Segment Open

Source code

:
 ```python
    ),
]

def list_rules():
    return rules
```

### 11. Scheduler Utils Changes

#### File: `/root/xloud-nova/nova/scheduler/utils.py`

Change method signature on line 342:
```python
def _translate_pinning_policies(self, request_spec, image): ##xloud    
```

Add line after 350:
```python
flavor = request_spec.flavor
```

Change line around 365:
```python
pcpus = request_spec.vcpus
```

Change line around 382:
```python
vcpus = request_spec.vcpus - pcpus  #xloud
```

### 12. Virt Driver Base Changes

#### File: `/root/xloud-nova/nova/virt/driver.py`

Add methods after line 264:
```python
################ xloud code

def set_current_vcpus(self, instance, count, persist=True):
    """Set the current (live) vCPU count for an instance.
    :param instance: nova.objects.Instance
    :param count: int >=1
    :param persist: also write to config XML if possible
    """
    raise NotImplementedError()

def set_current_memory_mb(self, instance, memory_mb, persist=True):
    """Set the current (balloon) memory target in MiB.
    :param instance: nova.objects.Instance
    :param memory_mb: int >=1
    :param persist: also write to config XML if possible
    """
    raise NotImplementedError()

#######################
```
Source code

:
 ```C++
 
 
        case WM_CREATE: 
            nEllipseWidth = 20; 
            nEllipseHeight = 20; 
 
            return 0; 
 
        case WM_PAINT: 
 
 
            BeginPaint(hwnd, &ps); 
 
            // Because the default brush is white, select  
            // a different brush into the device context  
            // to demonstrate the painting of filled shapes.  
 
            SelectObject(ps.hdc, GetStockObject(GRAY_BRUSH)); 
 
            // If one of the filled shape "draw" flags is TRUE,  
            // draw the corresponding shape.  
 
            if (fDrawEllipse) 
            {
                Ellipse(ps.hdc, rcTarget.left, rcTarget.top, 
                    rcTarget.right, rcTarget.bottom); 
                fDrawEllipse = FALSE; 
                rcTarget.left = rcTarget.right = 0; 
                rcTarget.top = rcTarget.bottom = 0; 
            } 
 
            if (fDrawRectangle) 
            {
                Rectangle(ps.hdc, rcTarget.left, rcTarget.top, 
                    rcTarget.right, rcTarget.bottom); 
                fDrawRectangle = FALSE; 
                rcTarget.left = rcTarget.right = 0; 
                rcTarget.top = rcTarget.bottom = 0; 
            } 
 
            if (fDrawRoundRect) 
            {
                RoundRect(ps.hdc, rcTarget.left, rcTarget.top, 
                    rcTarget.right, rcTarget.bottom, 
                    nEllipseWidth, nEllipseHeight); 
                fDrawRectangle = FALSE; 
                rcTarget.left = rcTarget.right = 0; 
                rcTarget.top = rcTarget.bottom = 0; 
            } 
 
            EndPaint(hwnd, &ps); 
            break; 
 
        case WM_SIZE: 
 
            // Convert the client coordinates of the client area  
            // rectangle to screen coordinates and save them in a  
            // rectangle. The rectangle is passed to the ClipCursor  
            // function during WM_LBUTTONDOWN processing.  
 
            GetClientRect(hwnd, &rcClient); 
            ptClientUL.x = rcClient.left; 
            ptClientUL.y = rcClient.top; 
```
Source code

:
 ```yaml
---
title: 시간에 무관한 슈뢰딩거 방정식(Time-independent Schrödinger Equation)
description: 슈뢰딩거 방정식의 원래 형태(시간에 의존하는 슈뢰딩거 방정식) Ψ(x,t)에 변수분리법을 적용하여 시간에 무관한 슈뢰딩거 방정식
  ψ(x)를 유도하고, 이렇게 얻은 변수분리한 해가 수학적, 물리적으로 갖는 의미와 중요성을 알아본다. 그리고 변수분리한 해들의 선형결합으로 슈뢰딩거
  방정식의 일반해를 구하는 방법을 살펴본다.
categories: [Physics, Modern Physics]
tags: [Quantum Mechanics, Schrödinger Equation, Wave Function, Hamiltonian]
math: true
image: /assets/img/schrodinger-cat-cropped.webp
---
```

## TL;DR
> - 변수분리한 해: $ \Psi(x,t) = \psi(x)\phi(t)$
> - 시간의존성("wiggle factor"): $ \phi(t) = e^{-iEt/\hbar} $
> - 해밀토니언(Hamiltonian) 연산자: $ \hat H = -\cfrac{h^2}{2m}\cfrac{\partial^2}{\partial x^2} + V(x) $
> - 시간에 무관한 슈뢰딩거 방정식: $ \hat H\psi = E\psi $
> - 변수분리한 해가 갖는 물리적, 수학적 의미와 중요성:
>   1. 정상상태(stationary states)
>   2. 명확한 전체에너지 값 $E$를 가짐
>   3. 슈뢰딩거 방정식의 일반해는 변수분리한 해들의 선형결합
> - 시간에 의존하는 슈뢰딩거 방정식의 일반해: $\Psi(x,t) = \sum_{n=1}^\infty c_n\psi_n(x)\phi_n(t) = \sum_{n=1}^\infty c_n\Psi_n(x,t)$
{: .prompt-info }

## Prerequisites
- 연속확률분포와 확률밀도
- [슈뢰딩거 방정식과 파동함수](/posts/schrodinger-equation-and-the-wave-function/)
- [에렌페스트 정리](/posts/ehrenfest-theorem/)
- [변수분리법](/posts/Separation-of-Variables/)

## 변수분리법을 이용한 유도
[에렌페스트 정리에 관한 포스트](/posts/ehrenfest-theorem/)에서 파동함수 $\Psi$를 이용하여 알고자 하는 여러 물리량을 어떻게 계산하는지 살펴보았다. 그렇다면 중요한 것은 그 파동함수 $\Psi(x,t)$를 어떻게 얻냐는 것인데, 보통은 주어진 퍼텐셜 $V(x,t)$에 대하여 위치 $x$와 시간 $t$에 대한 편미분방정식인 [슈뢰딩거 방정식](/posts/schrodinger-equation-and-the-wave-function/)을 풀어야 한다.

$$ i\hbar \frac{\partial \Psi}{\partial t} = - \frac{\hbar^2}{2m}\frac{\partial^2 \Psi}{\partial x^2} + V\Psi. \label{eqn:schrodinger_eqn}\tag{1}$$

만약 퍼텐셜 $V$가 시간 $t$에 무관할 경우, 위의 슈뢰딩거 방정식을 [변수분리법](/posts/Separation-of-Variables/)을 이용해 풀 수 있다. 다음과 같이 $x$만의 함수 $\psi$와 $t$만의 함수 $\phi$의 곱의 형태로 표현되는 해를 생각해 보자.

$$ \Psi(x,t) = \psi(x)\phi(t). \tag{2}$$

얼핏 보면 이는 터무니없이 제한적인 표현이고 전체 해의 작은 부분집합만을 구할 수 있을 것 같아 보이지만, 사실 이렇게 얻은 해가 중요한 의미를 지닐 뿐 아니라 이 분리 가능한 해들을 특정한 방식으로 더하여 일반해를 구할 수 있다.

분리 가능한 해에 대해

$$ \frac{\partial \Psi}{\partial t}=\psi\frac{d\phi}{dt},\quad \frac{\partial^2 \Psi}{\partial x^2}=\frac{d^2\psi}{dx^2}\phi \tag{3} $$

Segment Closed

Task objective:
The answer is all of the material, repeated exactly.

Task answer:
Source code

:
 ```python
    ),
]

def list_rules():
    return rules
```

### 11. Scheduler Utils Changes

#### File: `/root/xloud-nova/nova/scheduler/utils.py`

Change method signature on line 342:
```python
def _translate_pinning_policies(self, request_spec, image): ##xloud    
```

Add line after 350:
```python
flavor = request_spec.flavor
```

Change line around 365:
```python
pcpus = request_spec.vcpus
```

Change line around 382:
```python
vcpus = request_spec.vcpus - pcpus  #xloud
```

### 12. Virt Driver Base Changes

#### File: `/root/xloud-nova/nova/virt/driver.py`

Add methods after line 264:
```python
################ xloud code

def set_current_vcpus(self, instance, count, persist=True):
    """Set the current (live) vCPU count for an instance.
    :param instance: nova.objects.Instance
    :param count: int >=1
    :param persist: also write to config XML if possible
    """
    raise NotImplementedError()

def set_current_memory_mb(self, instance, memory_mb, persist=True):
    """Set the current (balloon) memory target in MiB.
    :param instance: nova.objects.Instance
    :param memory_mb: int >=1
    :param persist: also write to config XML if possible
    """
    raise NotImplementedError()

#######################
```
Source code

:
 ```C++
 
 
        case WM_CREATE: 
            nEllipseWidth = 20; 
            nEllipseHeight = 20; 
 
            return 0; 
 
        case WM_PAINT: 
 
 
            BeginPaint(hwnd, &ps); 
 
            // Because the default brush is white, select  
            // a different brush into the device context  
            // to demonstrate the painting of filled shapes.  
 
            SelectObject(ps.hdc, GetStockObject(GRAY_BRUSH)); 
 
            // If one of the filled shape "draw" flags is TRUE,  
            // draw the corresponding shape.  
 
            if (fDrawEllipse) 
            {
                Ellipse(ps.hdc, rcTarget.left, rcTarget.top, 
                    rcTarget.right, rcTarget.bottom); 
                fDrawEllipse = FALSE; 
                rcTarget.left = rcTarget.right = 0; 
                rcTarget.top = rcTarget.bottom = 0; 
            } 
 
            if (fDrawRectangle) 
            {
                Rectangle(ps.hdc, rcTarget.left, rcTarget.top, 
                    rcTarget.right, rcTarget.bottom); 
                fDrawRectangle = FALSE; 
                rcTarget.left = rcTarget.right = 0; 
                rcTarget.top = rcTarget.bottom = 0; 
            } 
 
            if (fDrawRoundRect) 
            {
                RoundRect(ps.hdc, rcTarget.left, rcTarget.top, 
                    rcTarget.right, rcTarget.bottom, 
                    nEllipseWidth, nEllipseHeight); 
                fDrawRectangle = FALSE; 
                rcTarget.left = rcTarget.right = 0; 
                rcTarget.top = rcTarget.bottom = 0; 
            } 
 
            EndPaint(hwnd, &ps); 
            break; 
 
        case WM_SIZE: 
 
            // Convert the client coordinates of the client area  
            // rectangle to screen coordinates and save them in a  
            // rectangle. The rectangle is passed to the ClipCursor  
            // function during WM_LBUTTONDOWN processing.  
 
            GetClientRect(hwnd, &rcClient); 
            ptClientUL.x = rcClient.left; 
            ptClientUL.y = rcClient.top; 
```
Source code

:
 ```yaml
---
title: 시간에 무관한 슈뢰딩거 방정식(Time-independent Schrödinger Equation)
description: 슈뢰딩거 방정식의 원래 형태(시간에 의존하는 슈뢰딩거 방정식) Ψ(x,t)에 변수분리법을 적용하여 시간에 무관한 슈뢰딩거 방정식
  ψ(x)를 유도하고, 이렇게 얻은 변수분리한 해가 수학적, 물리적으로 갖는 의미와 중요성을 알아본다. 그리고 변수분리한 해들의 선형결합으로 슈뢰딩거
  방정식의 일반해를 구하는 방법을 살펴본다.
categories: [Physics, Modern Physics]
tags: [Quantum Mechanics, Schrödinger Equation, Wave Function, Hamiltonian]
math: true
image: /assets/img/schrodinger-cat-cropped.webp
---
```

## TL;DR
> - 변수분리한 해: $ \Psi(x,t) = \psi(x)\phi(t)$
> - 시간의존성("wiggle factor"): $ \phi(t) = e^{-iEt/\hbar} $
> - 해밀토니언(Hamiltonian) 연산자: $ \hat H = -\cfrac{h^2}{2m}\cfrac{\partial^2}{\partial x^2} + V(x) $
> - 시간에 무관한 슈뢰딩거 방정식: $ \hat H\psi = E\psi $
> - 변수분리한 해가 갖는 물리적, 수학적 의미와 중요성:
>   1. 정상상태(stationary states)
>   2. 명확한 전체에너지 값 $E$를 가짐
>   3. 슈뢰딩거 방정식의 일반해는 변수분리한 해들의 선형결합
> - 시간에 의존하는 슈뢰딩거 방정식의 일반해: $\Psi(x,t) = \sum_{n=1}^\infty c_n\psi_n(x)\phi_n(t) = \sum_{n=1}^\infty c_n\Psi_n(x,t)$
{: .prompt-info }

## Prerequisites
- 연속확률분포와 확률밀도
- [슈뢰딩거 방정식과 파동함수](/posts/schrodinger-equation-and-the-wave-function/)
- [에렌페스트 정리](/posts/ehrenfest-theorem/)
- [변수분리법](/posts/Separation-of-Variables/)

## 변수분리법을 이용한 유도
[에렌페스트 정리에 관한 포스트](/posts/ehrenfest-theorem/)에서 파동함수 $\Psi$를 이용하여 알고자 하는 여러 물리량을 어떻게 계산하는지 살펴보았다. 그렇다면 중요한 것은 그 파동함수 $\Psi(x,t)$를 어떻게 얻냐는 것인데, 보통은 주어진 퍼텐셜 $V(x,t)$에 대하여 위치 $x$와 시간 $t$에 대한 편미분방정식인 [슈뢰딩거 방정식](/posts/schrodinger-equation-and-the-wave-function/)을 풀어야 한다.

$$ i\hbar \frac{\partial \Psi}{\partial t} = - \frac{\hbar^2}{2m}\frac{\partial^2 \Psi}{\partial x^2} + V\Psi. \label{eqn:schrodinger_eqn}\tag{1}$$

만약 퍼텐셜 $V$가 시간 $t$에 무관할 경우, 위의 슈뢰딩거 방정식을 [변수분리법](/posts/Separation-of-Variables/)을 이용해 풀 수 있다. 다음과 같이 $x$만의 함수 $\psi$와 $t$만의 함수 $\phi$의 곱의 형태로 표현되는 해를 생각해 보자.

$$ \Psi(x,t) = \psi(x)\phi(t). \tag{2}$$

얼핏 보면 이는 터무니없이 제한적인 표현이고 전체 해의 작은 부분집합만을 구할 수 있을 것 같아 보이지만, 사실 이렇게 얻은 해가 중요한 의미를 지닐 뿐 아니라 이 분리 가능한 해들을 특정한 방식으로 더하여 일반해를 구할 수 있다.

분리 가능한 해에 대해

$$ \frac{\partial \Psi}{\partial t}=\psi\frac{d\phi}{dt},\quad \frac{\partial^2 \Psi}{\partial x^2}=\frac{d^2\psi}{dx^2}\phi \tag{3} $$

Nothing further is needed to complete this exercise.